I complained about our abandonment.  She responded too quickly.  “Well, Olive was around you for a while.  She kept me up-to-date.”


“Wait a minute—Olive?  You knew Olive Lawrence?”


She drew back, as if she’d revealed too much. 


“I kept in touch.”


“Wonderful.  You kept in touch.  For your sake!  I am so glad.  You left us without a word.”


“I had work to do.  I had responsibilities.”


“Not to us!  Rachel hates you so much she will not even talk to me.  Because I’m here with you she hates me too.”


“Yes, I have been damned, by my daughter.”


I picked up the plate in front of me and flung it underhand viciously towards a wall as if that would finish our conversation.


Obviously, she had to do a lot of work to keep her son from leaving her too.  But as usual a bondage between a mother and a son is not easy to break.

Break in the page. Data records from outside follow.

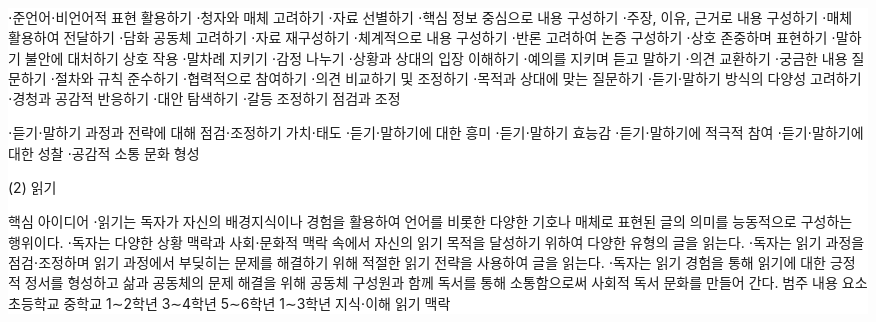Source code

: ⋅준언어⋅비언어적 표현 활용하기
⋅청자와 매체 고려하기
⋅자료 선별하기
⋅핵심 정보 중심으로 내용 구성하기
⋅주장, 이유, 근거로 내용 구성하기
⋅매체 활용하여 전달하기
⋅담화 공동체 고려하기
⋅자료 재구성하기
⋅체계적으로 내용 구성하기
⋅반론 고려하여 논증 구성하기
⋅상호 존중하며 표현하기
⋅말하기 불안에 대처하기
상호 작용
⋅말차례 지키기
⋅감정 나누기
⋅상황과 상대의 입장 이해하기
⋅예의를 지키며 듣고 말하기
⋅의견 교환하기
⋅궁금한 내용 질문하기
⋅절차와 규칙 준수하기
⋅협력적으로 참여하기
⋅의견 비교하기 및 조정하기
⋅목적과 상대에 맞는 질문하기
⋅듣기⋅말하기 방식의 다양성 고려하기
⋅경청과 공감적 반응하기
⋅대안 탐색하기
⋅갈등 조정하기
점검과 조정

⋅듣기⋅말하기 과정과 전략에 대해 점검⋅조정하기
가치⋅태도
⋅듣기⋅말하기에 대한 흥미
⋅듣기⋅말하기 효능감
⋅듣기⋅말하기에 적극적 참여
⋅듣기⋅말하기에 대한 성찰
⋅공감적 소통 문화 형성

(2) 읽기

핵심 아이디어
⋅읽기는 독자가 자신의 배경지식이나 경험을 활용하여 언어를 비롯한 다양한 기호나 매체로 표현된 글의 의미를 능동적으로 구성하는 행위이다.
⋅독자는 다양한 상황 맥락과 사회⋅문화적 맥락 속에서 자신의 읽기 목적을 달성하기 위하여 다양한 유형의 글을 읽는다.
⋅독자는 읽기 과정을 점검⋅조정하며 읽기 과정에서 부딪히는 문제를 해결하기 위해 적절한 읽기 전략을 사용하여 글을 읽는다. 
⋅독자는 읽기 경험을 통해 읽기에 대한 긍정적 정서를 형성하고 삶과 공동체의 문제 해결을 위해 공동체 구성원과 함께 독서를 통해 소통함으로써 사회적 독서 문화를 만들어 간다.
범주
내용 요소
초등학교
중학교 
1∼2학년
3∼4학년
5∼6학년
1∼3학년
지식⋅이해
읽기 맥락
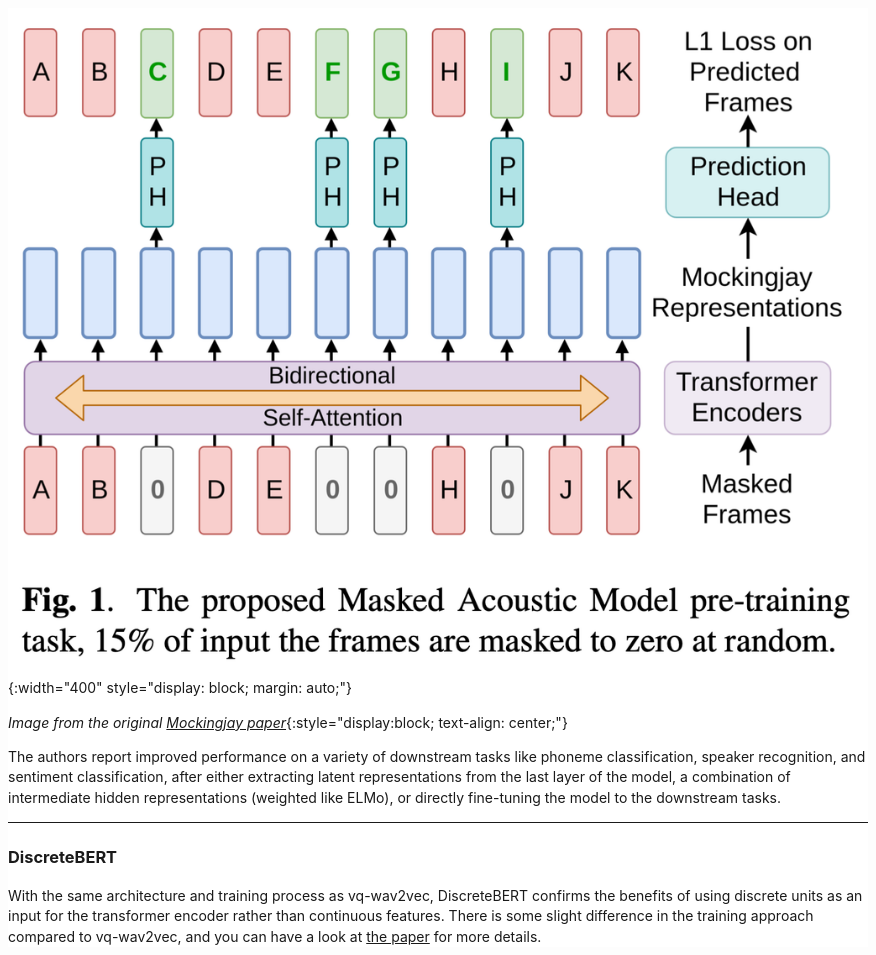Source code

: ![Architecture of Mockingjay](/assets/images/transformers-speech/mockingjay.png){:width="400" style="display: block; margin: auto;"}

*Image from the original [Mockingjay paper](https://arxiv.org/abs/1910.12638)*{:style="display:block; text-align: center;"}

The authors report improved performance on a variety of downstream tasks like phoneme classification, speaker recognition, and sentiment classification, after either extracting latent representations from the last layer of the model, a combination of intermediate hidden representations (weighted like ELMo), or directly fine-tuning the model to the downstream tasks.

---

### DiscreteBERT

With the same architecture and training process as vq-wav2vec, DiscreteBERT confirms the benefits of using discrete units as an input for the transformer encoder rather than continuous features. There is some slight difference in the training approach compared to vq-wav2vec, and you can have a look at [the paper](https://arxiv.org/abs/1911.03912) for more details.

It seems that the entire population of England felt that they were in grave danger during those early years of the second world war.  Ondaatje has done a masterful job in this regard by describing extreme steps that were taken in great detail to protect the country from a possible invading army.



There were some nostalgic moments for me in this story.


The gas fire sputtered, and The Moth got on his knees and put a coin in the meter to revive it. (Page 29)


It seems like things have not changed for nearly 40 years as I had to put in coins to keep the heat going while staying at a girl’s hostel at Oxford in May 1984.


He wiped the oilcloth on the table with a paper napkin before leaning his elbows on it. (Page 103.)


Every “hotel” in Colombo had oil cloths on tables when we were growing up.  Even my mother put an oil cloth on our dining table at home.  At least this practice was not in fashion in Oxford in 1984.



Reading a book in this day and age is a different experience from my younger days when there was no Internet.  I stopped reading and listened to Schumann Op 25 Mein herz ist schwer (My soul is dark) (Page 151) and also glanced through some Balzac novels. (Page 166.)  I also want to taste a sandwich with tomatoes, cheese, onions, and honey.  (Page 139.)  This I have not tried yet.



I have not read an Ondaatje novel before even though I have five Ondaatje novels including the award-winning "English Patient".  Judging his work only by this novel is probably unfair to him.  It is very possible that this is not his best novel.  He did not move me as much as Coetzee did with his “Disgrace” or as Carver did with his “Will You Please Be Quiet Please?” stories.  That does not mean the book is bad; far from it; but I expected more from an author who won the Booker prize twice.